Regia di Emma Dante vedi scheda film
Molto liberamente tratto dal suo omonimo lavoro teatrale, il secondo film della regista è un dramma familiare meno sanguigno rispetto al solito tono dell’autrice, che anche stavolta firma la sceneggiatura con Giorgio Vasta.
Riducendo il numero originale delle figure femminili da 7 a 5, l’adattamento diventa di fatto un cripto-remake di Piccole donne che vivono in una mansarda adibita a colombaia (la folta presenza dei volatili richiama in modo irresistibile ma scontato l’hitchcockiano The Birds), colte à la sauvette nell’ultimo giorno di genuina felicità su questa terra (in base a una facile allusione filmica, quasi certamente estate 1986).
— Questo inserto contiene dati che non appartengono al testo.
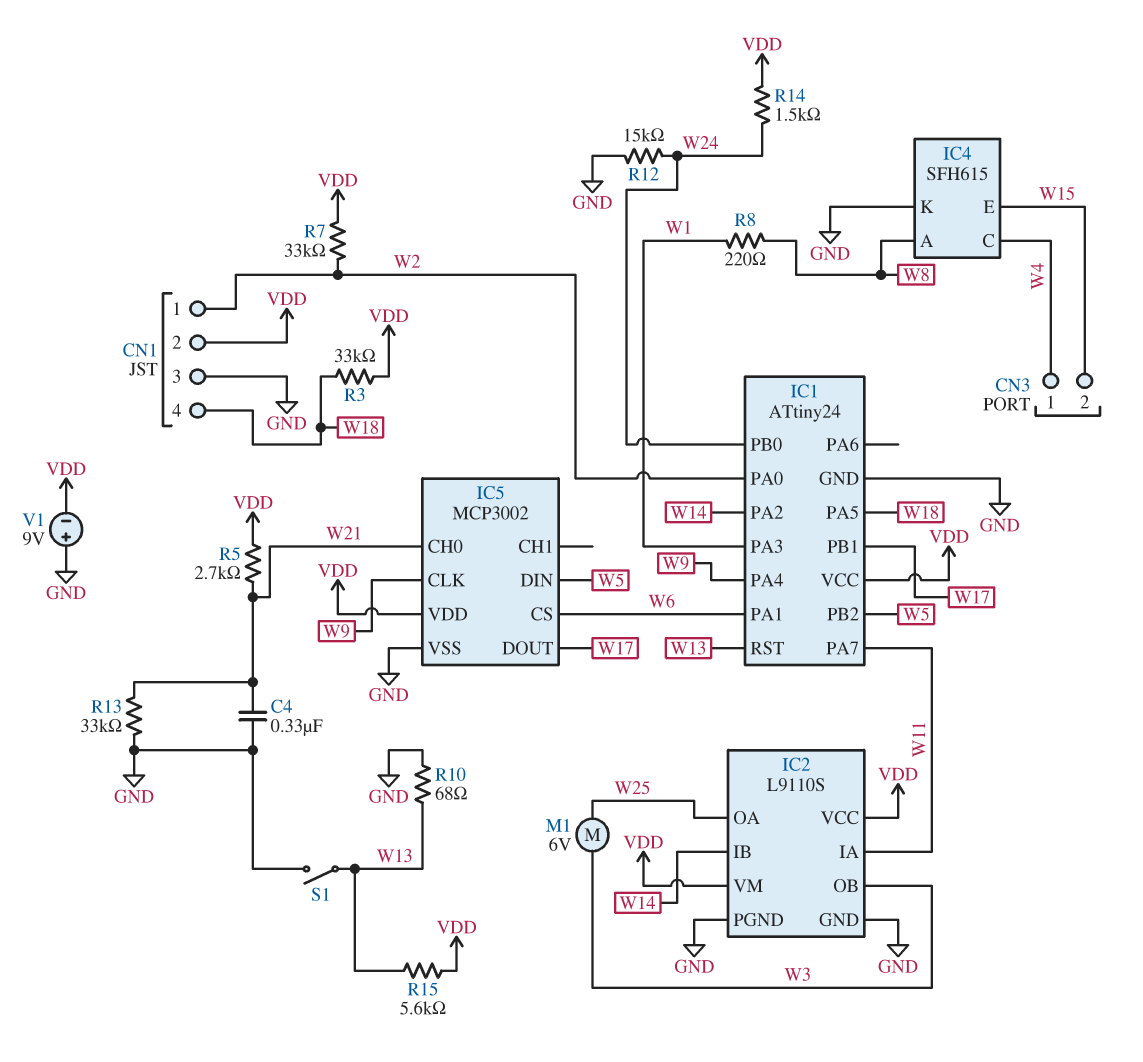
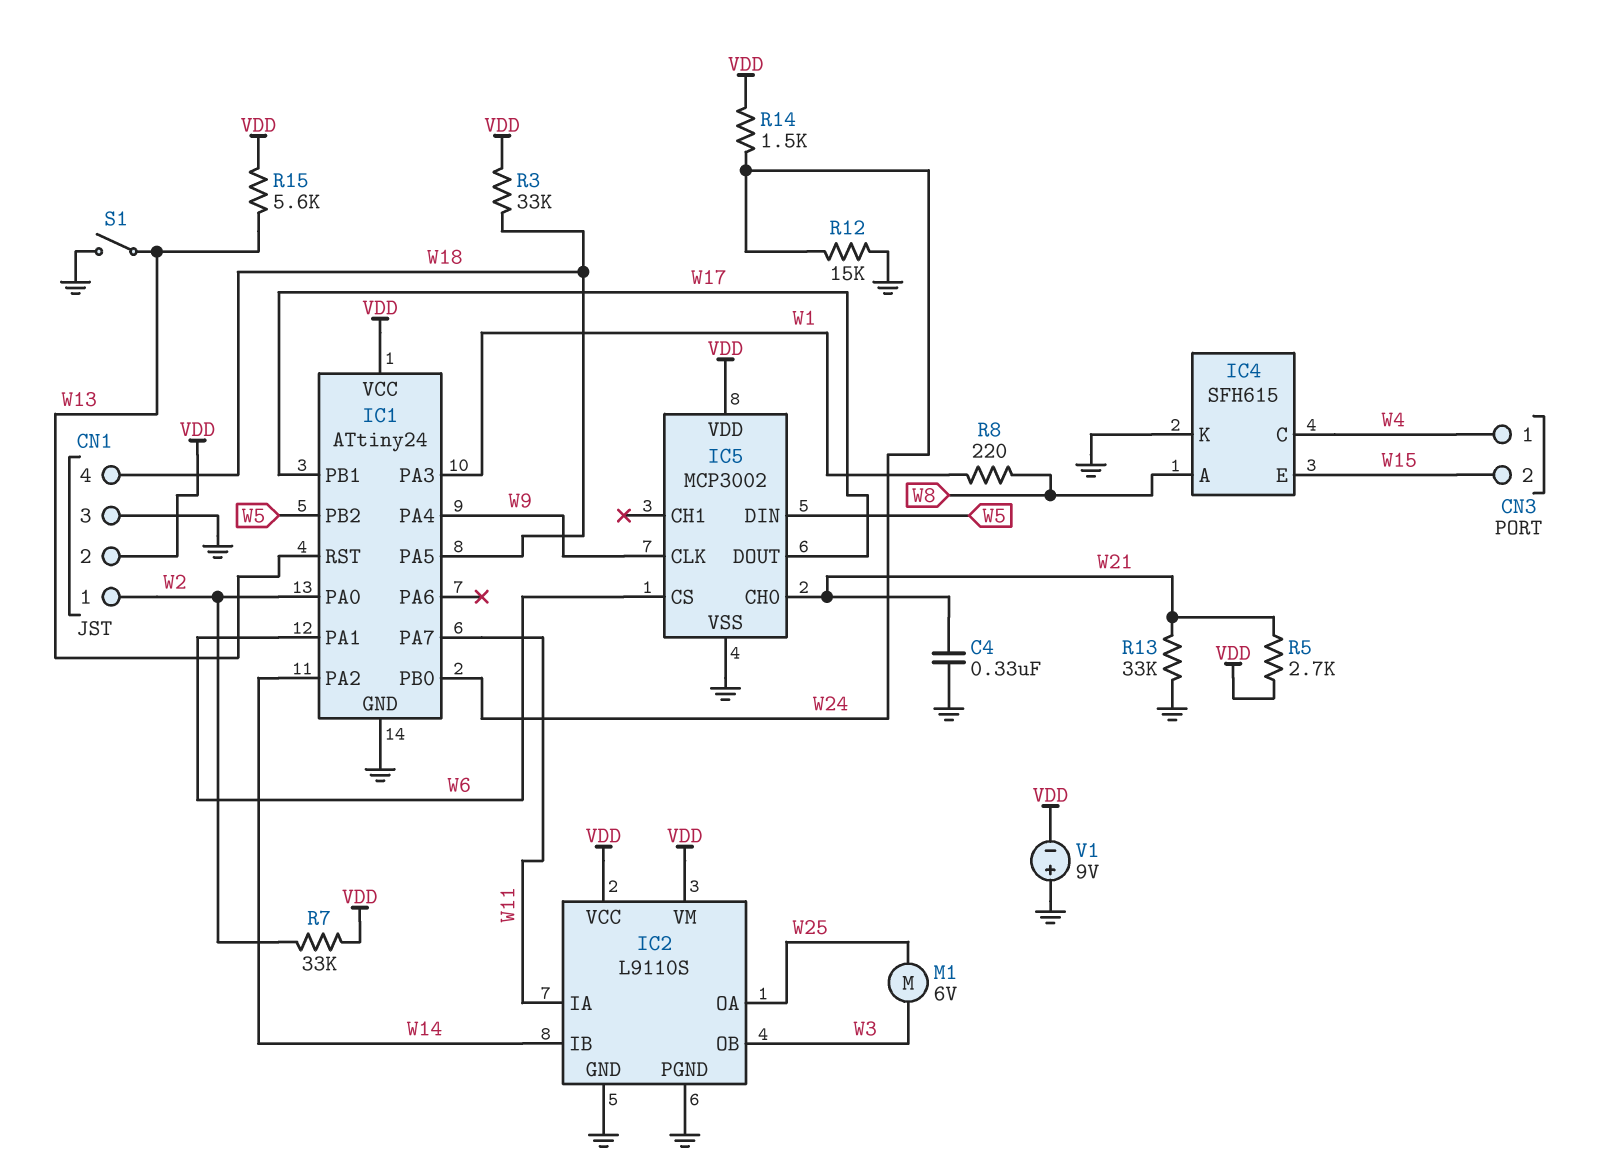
R10: 68 (GND, W13) -> none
Tra ricordi, accuse e sensi di colpa, si assiste al mesto e miserabile fluire degli eventi, conseguenza della perdita dei sogni di gioventù (il ballo, la letteratura) dovuta a un tragico incidente.
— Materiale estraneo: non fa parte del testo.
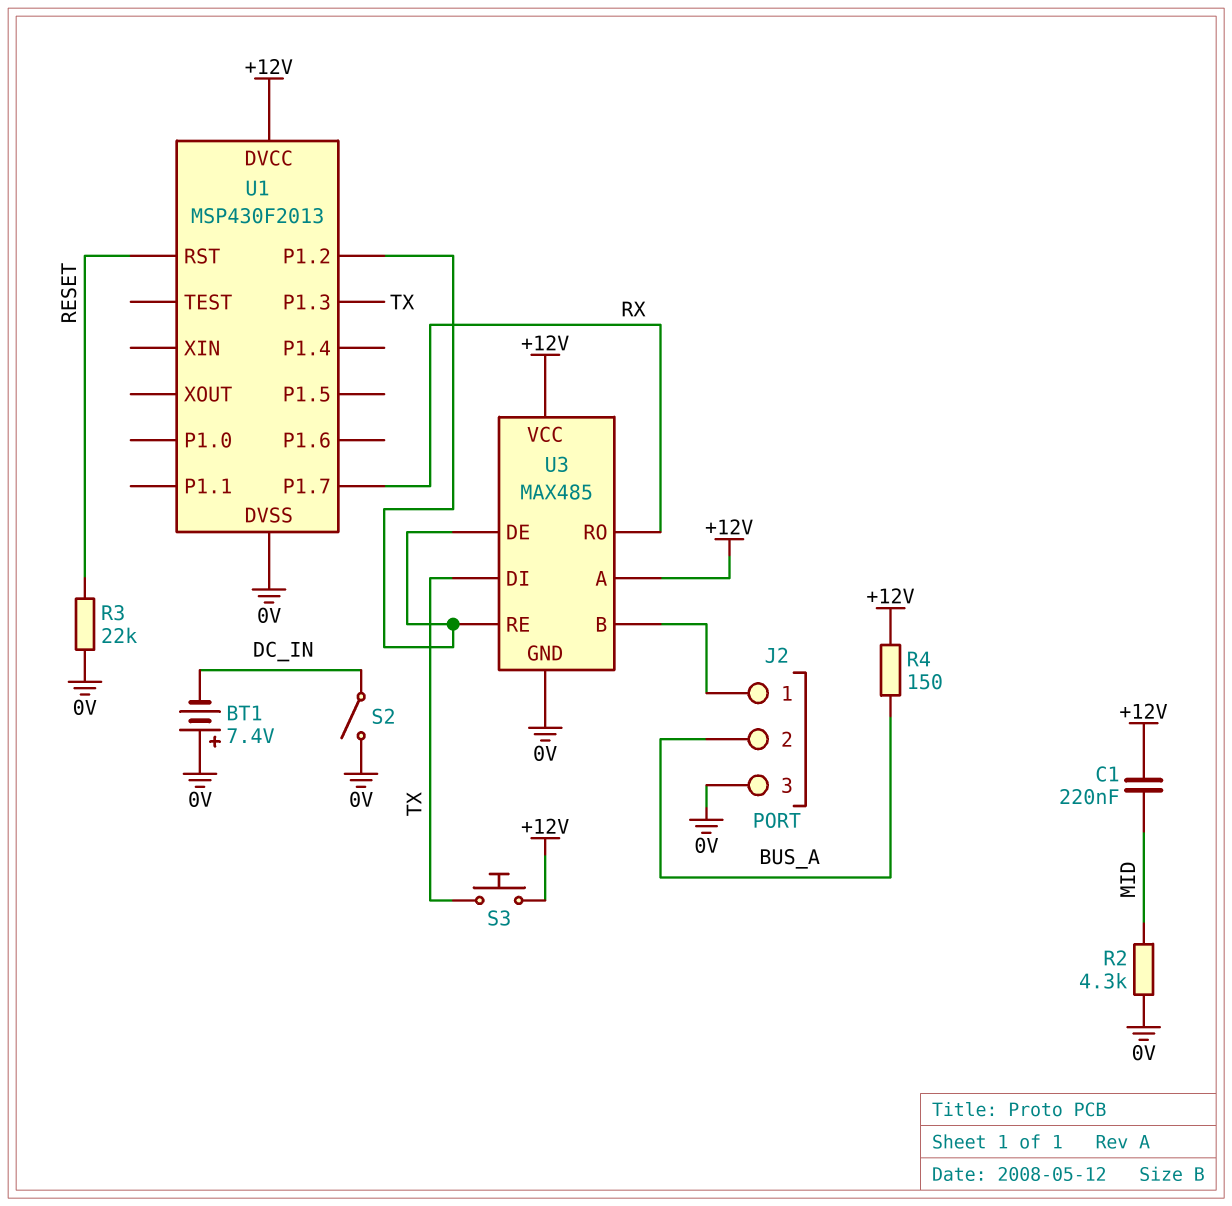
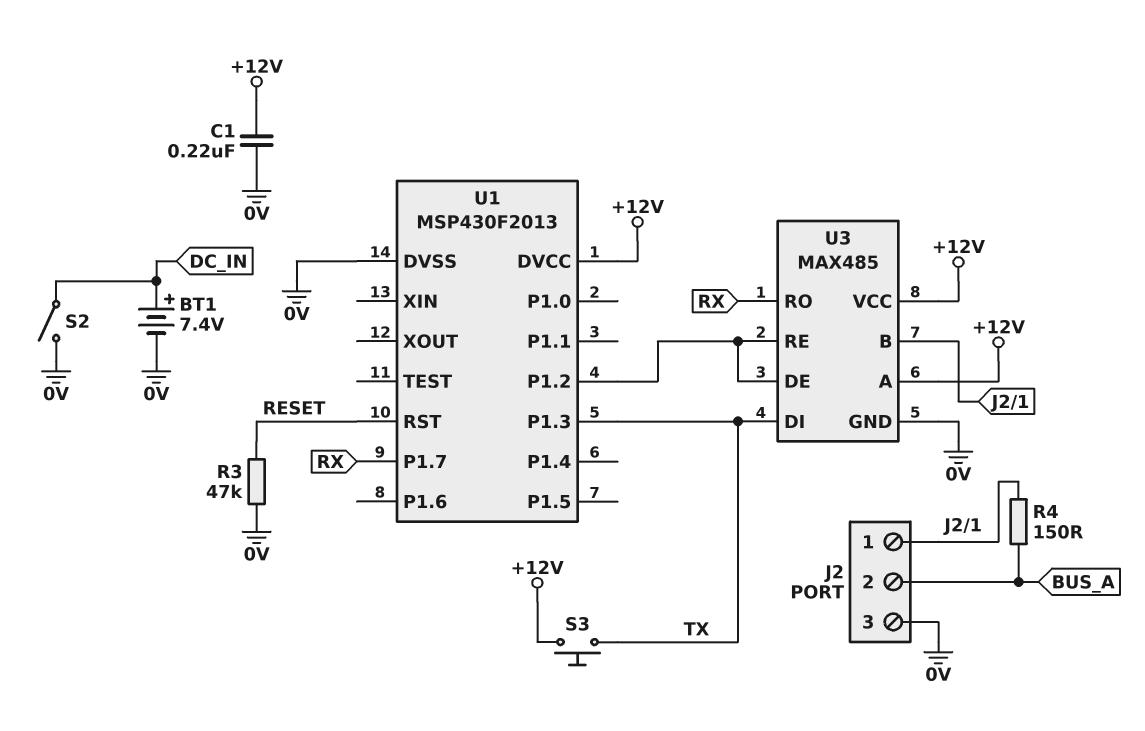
BT1: 7.4V (plus 0V, minus DC_IN) -> 7.4V (plus DC_IN, minus 0V)
C1: 220nF (+12V, MID) -> 220nF (+12V, 0V)
R2: 4.3k (0V, MID) -> none
R3: 22k (0V, RESET) -> 47k (0V, RESET)
R4: 150 (+12V, BUS_A) -> 150 (BUS_A, J2/1)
Tuttavia la scansione dei tre atti è diseguale, per durata (il primo blocco risulta più organico; i successivi sono alquanto meccanici), scelte musicali (l’usurata prima Gymnopédie di Satie; Inverno di De André nella versione di Battiato) e stilistiche (ellissi di comodo, in almeno un caso addirittura irritante per sbrigatività), inficiando quella che voleva essere una struggente elegia degli ultimi.
Più Due partite di Cristina Comencini che Anton Cechov.